Bristol’s One City Plan, published in January, is calling for the city’s tree canopy cover to be doubled by 2046 to combat climate change and air pollution, protect biodiversity and promote health and well-being. Meanwhile, a new iTree Eco survey puts Bristol’s canopy cover at around 12%, some way below England’s urban average of 16%.
Bristol City Council, the Woodland Trust, the Bristol Tree Forum and Forest of Avon Trust are working to produce an action plan to set out how this ambitious goal can be delivered and funded. The latter has already set up an online survey to engage members of the public, and points out that the target could be achieved if everyone in Bristol planted just three trees.
Meanwhile, the council has taken steps in its draft local plan, currently being finalised, to give 159 open spaces in the city the protection of "local green space" status under the National Planning Policy Framework, with a further 410 being protected as "reserved open spaces".
But these are under pressure. The local plan also calls for "over 33,500 homes" by 2036. Mayor Marvin Rees explains: "As we develop more homes, businesses and communities, it is essential that we carefully conserve open space infrastructure such as parks, playing fields, nature reserves and the city’s lungs of natural space."
The council’s parks development manager Richard Ennion describes the canopy doubling target as "probably the most ambitious in the UK", but points out: "We aren’t starting from scratch. We already have the 'One Tree Per Child' programme, which plants around 6,000 trees a year, mostly in and around schools. We get a commitment that they will be looked after and some are already turning into nice woodlands or orchards. Over 30 years, that can make a 28% contribution to the tree cover target."
The target "is doable, but not by business-as-usual", he says. "There aren’t vast sums on the table and these need to be found. But we are actively engaged with many organisations, which we may ask for cash, for help or to accommodate planting on their land."
Ennion explains: "There is a correlation between tree cover and people’s health and well-being, so it’s a cheap way to address that. The Government is starting to recognise this and the other ecosystem services that trees provide, which is an opportunity to ‘marketise’ trees with the organisations responsible, and the iTree survey gives us the facts and figures to back this up. Though clearly it’s a challenge to convert that into investment."
Another avenue is to harness philanthropic individuals and organisations, along lines established in the USA. Last year, a public-private partnership, City Funds, was set up as a conduit for this. "We provide the links for potential funders — we have the land and, if they want to see it improved, we can work together," says Ennion. "The tide is turning on this, and the One City Plan can be a stimulus for it."
Individuals and organisations can also sponsor a tree directly online via the "TreeBristol" programme. The price of £295 covers the tree, its planting and two years’ aftercare. The scheme has supported "reasonable numbers" of new trees, he says, while more widely, trees will be a component of the Nature Recovery Network proposed by the West of England Nature Partnership of local authorities and non-government organisations. "There are a lot of ways to get to the same point," says Ennion.

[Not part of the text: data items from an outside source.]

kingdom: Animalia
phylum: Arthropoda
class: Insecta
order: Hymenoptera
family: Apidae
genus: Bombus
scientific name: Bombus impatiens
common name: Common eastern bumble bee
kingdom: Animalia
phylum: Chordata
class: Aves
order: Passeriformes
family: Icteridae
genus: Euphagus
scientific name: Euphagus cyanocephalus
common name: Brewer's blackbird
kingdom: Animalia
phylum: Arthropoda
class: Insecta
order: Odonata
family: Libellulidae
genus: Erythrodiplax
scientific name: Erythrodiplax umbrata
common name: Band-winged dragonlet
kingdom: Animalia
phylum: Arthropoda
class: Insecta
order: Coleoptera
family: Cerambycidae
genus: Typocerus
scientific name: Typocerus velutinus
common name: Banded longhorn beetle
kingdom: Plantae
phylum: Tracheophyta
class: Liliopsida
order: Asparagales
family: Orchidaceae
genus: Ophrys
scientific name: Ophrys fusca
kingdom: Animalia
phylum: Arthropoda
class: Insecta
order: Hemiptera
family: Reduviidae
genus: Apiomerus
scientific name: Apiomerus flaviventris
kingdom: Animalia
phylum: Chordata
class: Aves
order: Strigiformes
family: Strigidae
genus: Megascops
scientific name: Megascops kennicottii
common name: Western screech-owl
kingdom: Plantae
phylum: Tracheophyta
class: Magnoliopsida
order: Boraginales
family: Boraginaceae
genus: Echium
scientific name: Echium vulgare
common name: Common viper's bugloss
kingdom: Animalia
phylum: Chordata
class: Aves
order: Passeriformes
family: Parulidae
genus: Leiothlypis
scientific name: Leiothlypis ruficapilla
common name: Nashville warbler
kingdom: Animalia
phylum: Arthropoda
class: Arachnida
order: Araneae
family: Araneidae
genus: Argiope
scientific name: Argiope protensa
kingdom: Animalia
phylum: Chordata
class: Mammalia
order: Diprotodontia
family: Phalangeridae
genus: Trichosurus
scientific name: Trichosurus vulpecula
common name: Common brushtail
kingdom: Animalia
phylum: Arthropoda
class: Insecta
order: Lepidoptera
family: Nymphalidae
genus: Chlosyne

Then there is the question of maintaining the city’s current maturing tree stock. The Bristol Tree Forum, which in theory works in partnership with the council, has in practice been critical of the local authority’s ongoing care and replacement of existing trees, which it says works against the canopy cover target.
Forum chair Mark Ashdown tells Horticulture Week: "It is very difficult to replace existing canopy when it has gone. All too often, majestic planes and limes are replaced by trees of limited life expectancy that will never become large or replace the cover that has been lost. What is needed is a management plan that looks at the best balance between maintaining existing trees and planting new ones while increasing tree canopy at the same time."
Ennion responds: "We have an eight-for-one policy of replacing mature trees lost to development, or £765 per tree that will maintain it over its lifetime. It has to be financially sustainable. A large tree on a three- or four-year pollarding cycle is expensive and hazardous, and has lower canopy value. The difference between that and a tree that will max out at the right size with much less maintenance is limited."